§ The problem
Copy out the lines exactly, beginning with the line containing "Rendered at 1275 by 1650 pixels." and continuing through the line containing "text 9,3.75,1.918,-1.832 [118, 672, 1157, 696]".

(Records from a collection)
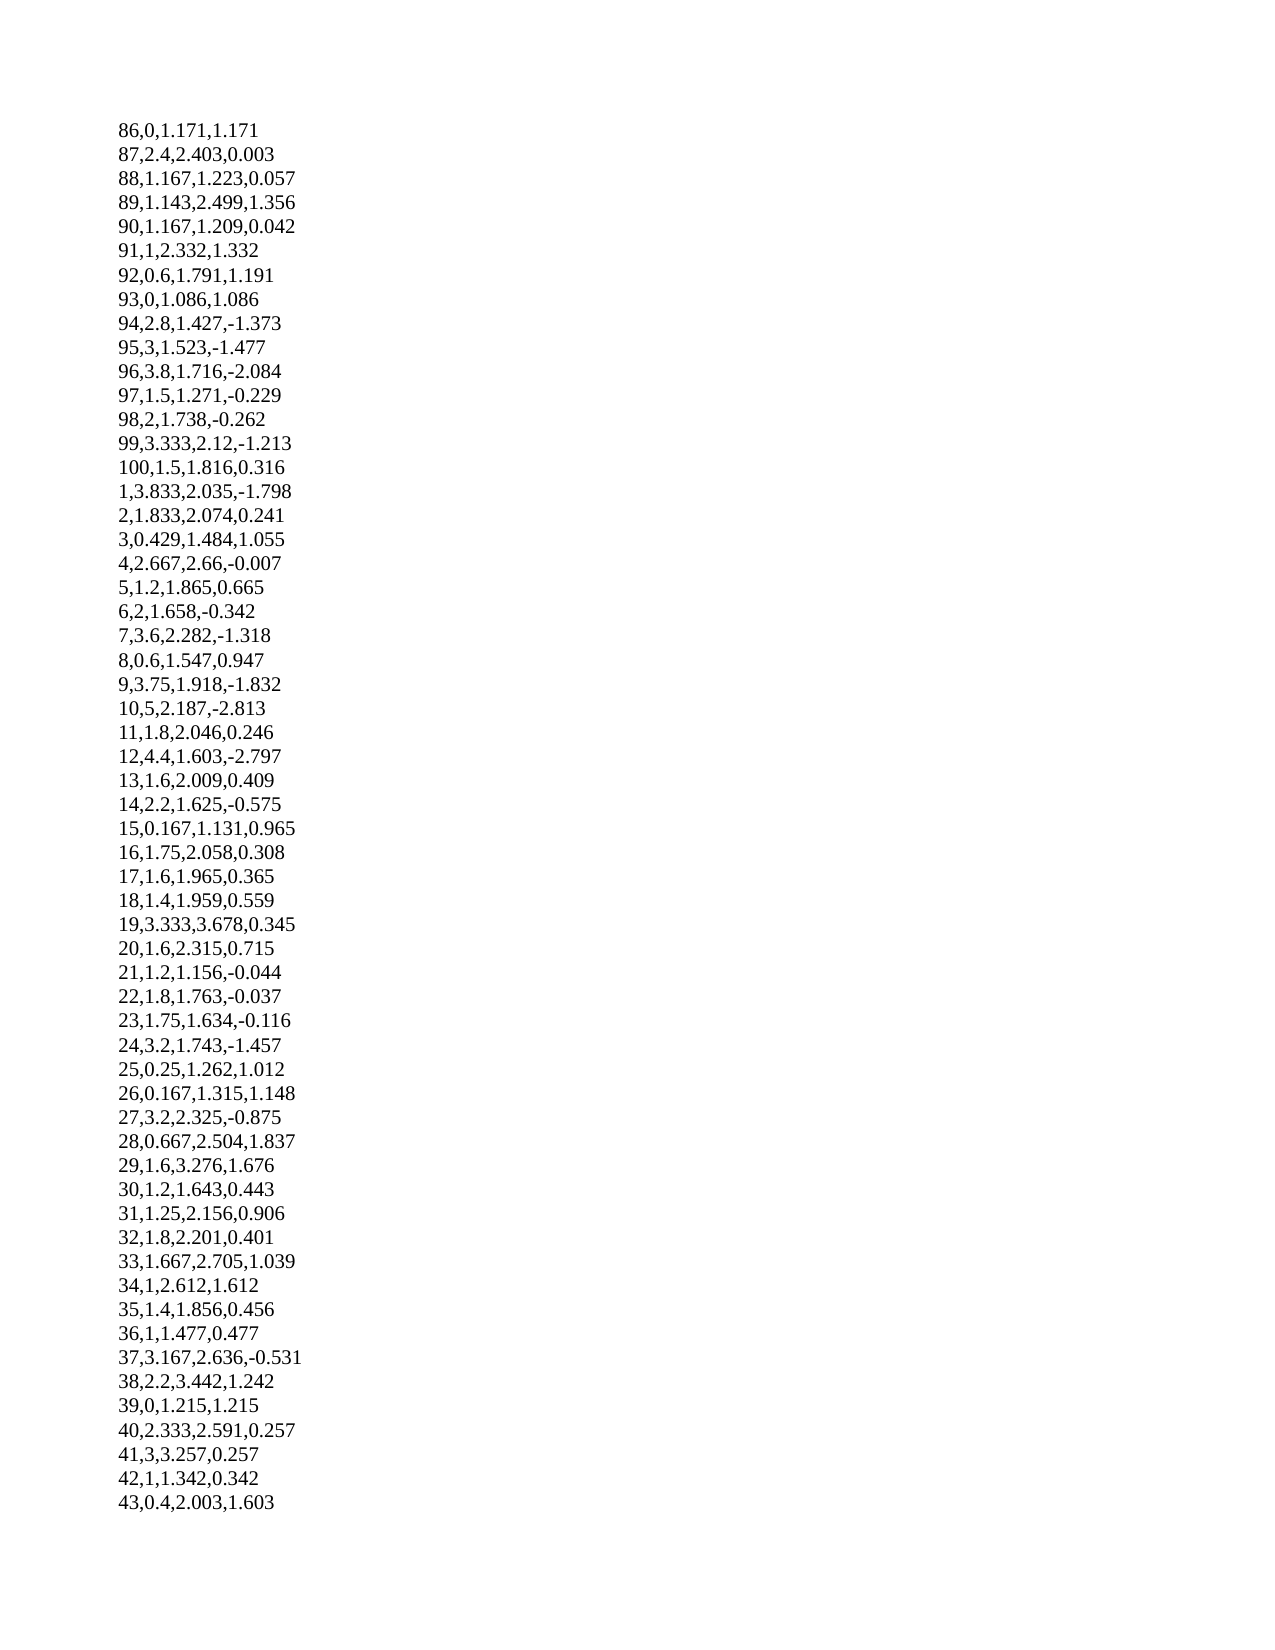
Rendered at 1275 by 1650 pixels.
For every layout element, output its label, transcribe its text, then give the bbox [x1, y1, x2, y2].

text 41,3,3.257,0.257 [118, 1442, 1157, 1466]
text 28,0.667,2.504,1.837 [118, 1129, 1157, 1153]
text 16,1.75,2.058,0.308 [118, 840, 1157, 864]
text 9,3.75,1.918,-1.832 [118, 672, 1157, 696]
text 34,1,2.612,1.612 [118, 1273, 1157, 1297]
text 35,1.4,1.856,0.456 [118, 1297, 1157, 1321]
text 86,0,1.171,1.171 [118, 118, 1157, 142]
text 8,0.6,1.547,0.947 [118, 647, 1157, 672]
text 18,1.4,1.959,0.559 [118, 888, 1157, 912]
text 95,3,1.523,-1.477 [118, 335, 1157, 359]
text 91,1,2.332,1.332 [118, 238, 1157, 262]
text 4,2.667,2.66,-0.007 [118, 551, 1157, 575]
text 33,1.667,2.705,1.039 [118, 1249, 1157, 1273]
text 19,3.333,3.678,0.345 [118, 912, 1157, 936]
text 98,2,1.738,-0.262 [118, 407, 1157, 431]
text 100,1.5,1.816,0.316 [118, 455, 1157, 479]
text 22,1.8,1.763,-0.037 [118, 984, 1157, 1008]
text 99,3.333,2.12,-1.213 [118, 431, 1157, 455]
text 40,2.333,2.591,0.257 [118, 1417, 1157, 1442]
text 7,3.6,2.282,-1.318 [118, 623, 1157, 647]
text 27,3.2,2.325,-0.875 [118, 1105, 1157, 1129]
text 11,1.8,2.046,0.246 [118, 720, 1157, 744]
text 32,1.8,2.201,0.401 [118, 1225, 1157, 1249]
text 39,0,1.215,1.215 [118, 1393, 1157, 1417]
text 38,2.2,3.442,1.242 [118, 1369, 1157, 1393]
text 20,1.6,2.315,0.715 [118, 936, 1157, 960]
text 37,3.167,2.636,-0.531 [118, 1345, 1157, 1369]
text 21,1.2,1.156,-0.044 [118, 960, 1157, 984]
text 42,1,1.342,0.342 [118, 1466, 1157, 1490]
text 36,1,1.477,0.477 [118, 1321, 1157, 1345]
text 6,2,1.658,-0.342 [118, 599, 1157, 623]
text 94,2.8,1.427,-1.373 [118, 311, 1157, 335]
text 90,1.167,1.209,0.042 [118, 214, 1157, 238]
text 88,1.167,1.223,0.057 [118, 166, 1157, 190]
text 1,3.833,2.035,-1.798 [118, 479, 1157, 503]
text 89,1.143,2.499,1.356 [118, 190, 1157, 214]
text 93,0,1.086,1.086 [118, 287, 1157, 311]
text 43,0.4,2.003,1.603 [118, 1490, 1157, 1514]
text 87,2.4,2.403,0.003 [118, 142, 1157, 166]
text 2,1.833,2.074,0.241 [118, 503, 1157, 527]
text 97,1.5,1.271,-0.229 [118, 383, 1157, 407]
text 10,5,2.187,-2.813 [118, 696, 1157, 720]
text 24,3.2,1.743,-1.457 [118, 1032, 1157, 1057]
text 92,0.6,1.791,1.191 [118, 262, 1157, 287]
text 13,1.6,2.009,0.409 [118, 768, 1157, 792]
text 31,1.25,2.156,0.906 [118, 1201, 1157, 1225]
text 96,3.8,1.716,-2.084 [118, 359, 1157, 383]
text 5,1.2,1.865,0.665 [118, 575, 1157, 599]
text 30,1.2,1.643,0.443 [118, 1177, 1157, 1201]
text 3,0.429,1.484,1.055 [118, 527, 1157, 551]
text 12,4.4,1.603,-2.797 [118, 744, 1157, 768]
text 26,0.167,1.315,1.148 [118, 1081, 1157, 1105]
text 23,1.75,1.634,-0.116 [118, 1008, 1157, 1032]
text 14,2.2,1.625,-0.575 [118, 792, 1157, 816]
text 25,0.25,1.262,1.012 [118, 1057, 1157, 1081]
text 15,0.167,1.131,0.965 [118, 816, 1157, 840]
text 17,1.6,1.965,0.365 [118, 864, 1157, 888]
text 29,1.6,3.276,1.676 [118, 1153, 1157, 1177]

---

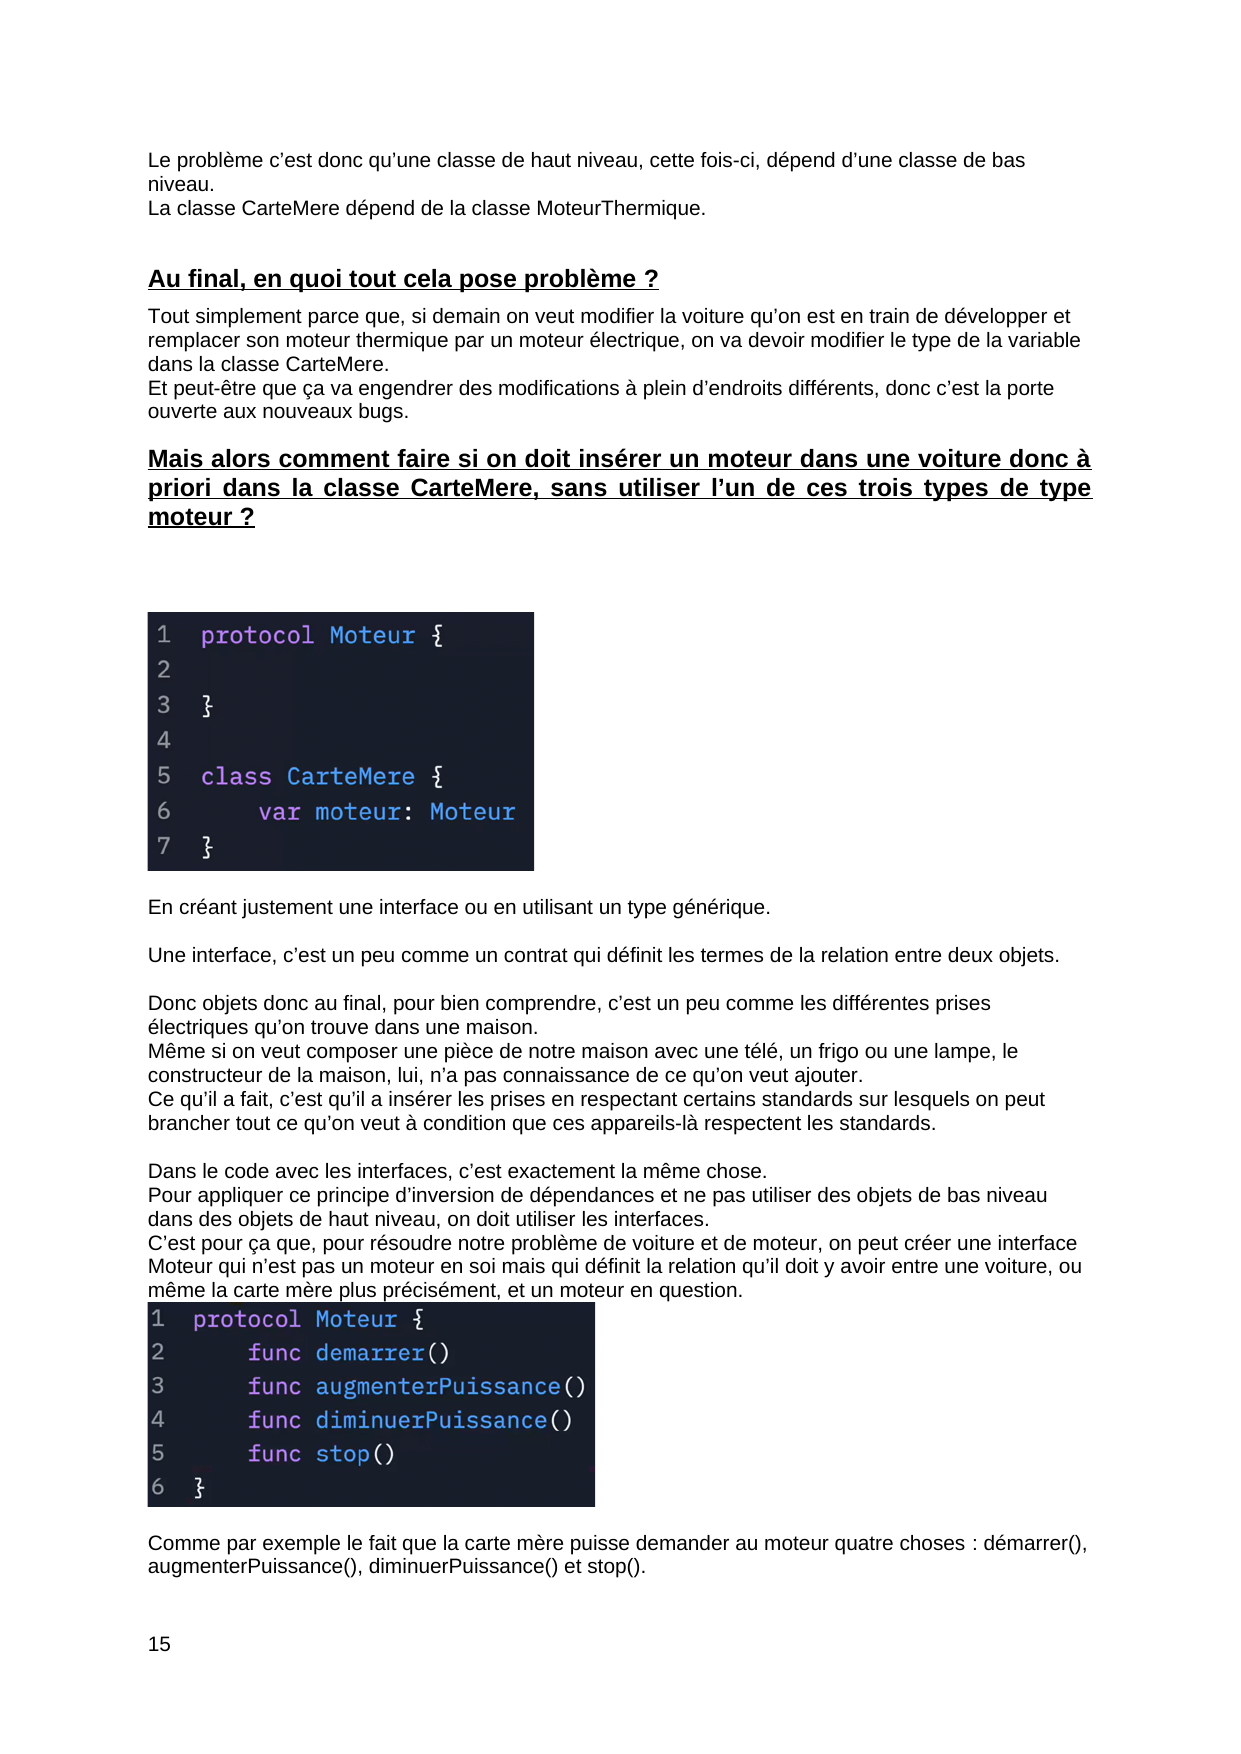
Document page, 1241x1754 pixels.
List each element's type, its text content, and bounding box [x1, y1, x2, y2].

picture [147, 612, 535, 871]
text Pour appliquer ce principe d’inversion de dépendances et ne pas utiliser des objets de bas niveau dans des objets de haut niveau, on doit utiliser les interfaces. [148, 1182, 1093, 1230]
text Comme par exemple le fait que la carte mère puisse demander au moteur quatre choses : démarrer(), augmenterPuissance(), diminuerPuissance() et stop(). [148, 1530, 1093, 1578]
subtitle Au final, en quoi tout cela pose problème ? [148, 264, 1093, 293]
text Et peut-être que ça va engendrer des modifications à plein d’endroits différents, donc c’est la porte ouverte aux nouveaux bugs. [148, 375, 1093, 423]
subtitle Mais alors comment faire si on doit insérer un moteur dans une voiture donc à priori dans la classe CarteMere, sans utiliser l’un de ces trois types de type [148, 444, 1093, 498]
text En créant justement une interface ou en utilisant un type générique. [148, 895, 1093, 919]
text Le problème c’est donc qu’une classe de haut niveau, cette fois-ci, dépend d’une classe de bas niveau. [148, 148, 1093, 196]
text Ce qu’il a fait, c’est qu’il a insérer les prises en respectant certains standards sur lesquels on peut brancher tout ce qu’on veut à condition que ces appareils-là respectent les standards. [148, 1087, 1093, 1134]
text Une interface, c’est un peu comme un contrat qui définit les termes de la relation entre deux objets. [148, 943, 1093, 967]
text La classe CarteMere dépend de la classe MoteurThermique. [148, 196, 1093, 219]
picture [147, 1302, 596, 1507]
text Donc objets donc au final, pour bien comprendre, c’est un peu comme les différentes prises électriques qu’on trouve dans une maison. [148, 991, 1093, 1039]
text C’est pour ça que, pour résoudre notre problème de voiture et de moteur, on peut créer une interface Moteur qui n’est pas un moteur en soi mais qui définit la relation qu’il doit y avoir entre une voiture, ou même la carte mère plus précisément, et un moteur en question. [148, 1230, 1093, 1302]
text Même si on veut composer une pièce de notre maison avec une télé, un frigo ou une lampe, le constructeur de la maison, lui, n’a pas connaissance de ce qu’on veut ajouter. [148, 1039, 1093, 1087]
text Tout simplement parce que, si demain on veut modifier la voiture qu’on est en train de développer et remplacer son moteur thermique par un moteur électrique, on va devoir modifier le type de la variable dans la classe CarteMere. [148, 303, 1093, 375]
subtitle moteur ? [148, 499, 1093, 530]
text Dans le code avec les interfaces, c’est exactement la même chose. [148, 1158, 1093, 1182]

...

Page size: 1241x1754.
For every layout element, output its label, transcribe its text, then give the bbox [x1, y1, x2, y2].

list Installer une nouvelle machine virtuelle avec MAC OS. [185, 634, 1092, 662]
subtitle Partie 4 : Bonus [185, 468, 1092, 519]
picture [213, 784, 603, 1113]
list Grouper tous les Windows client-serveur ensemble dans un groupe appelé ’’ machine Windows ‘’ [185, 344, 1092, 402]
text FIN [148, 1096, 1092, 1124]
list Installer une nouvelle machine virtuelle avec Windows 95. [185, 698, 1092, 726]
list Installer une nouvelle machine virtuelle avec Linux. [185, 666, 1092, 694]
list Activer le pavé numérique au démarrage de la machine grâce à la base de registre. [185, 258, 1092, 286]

§ Finished task
Rendered at 1275 by 1650 pixels.
For every layout element, output its label, transcribe its text, then give the bbox [x1, y1, x2, y2].

text 41,3,3.257,0.257 [118, 1442, 1157, 1466]
text 28,0.667,2.504,1.837 [118, 1129, 1157, 1153]
text 16,1.75,2.058,0.308 [118, 840, 1157, 864]
text 9,3.75,1.918,-1.832 [118, 672, 1157, 696]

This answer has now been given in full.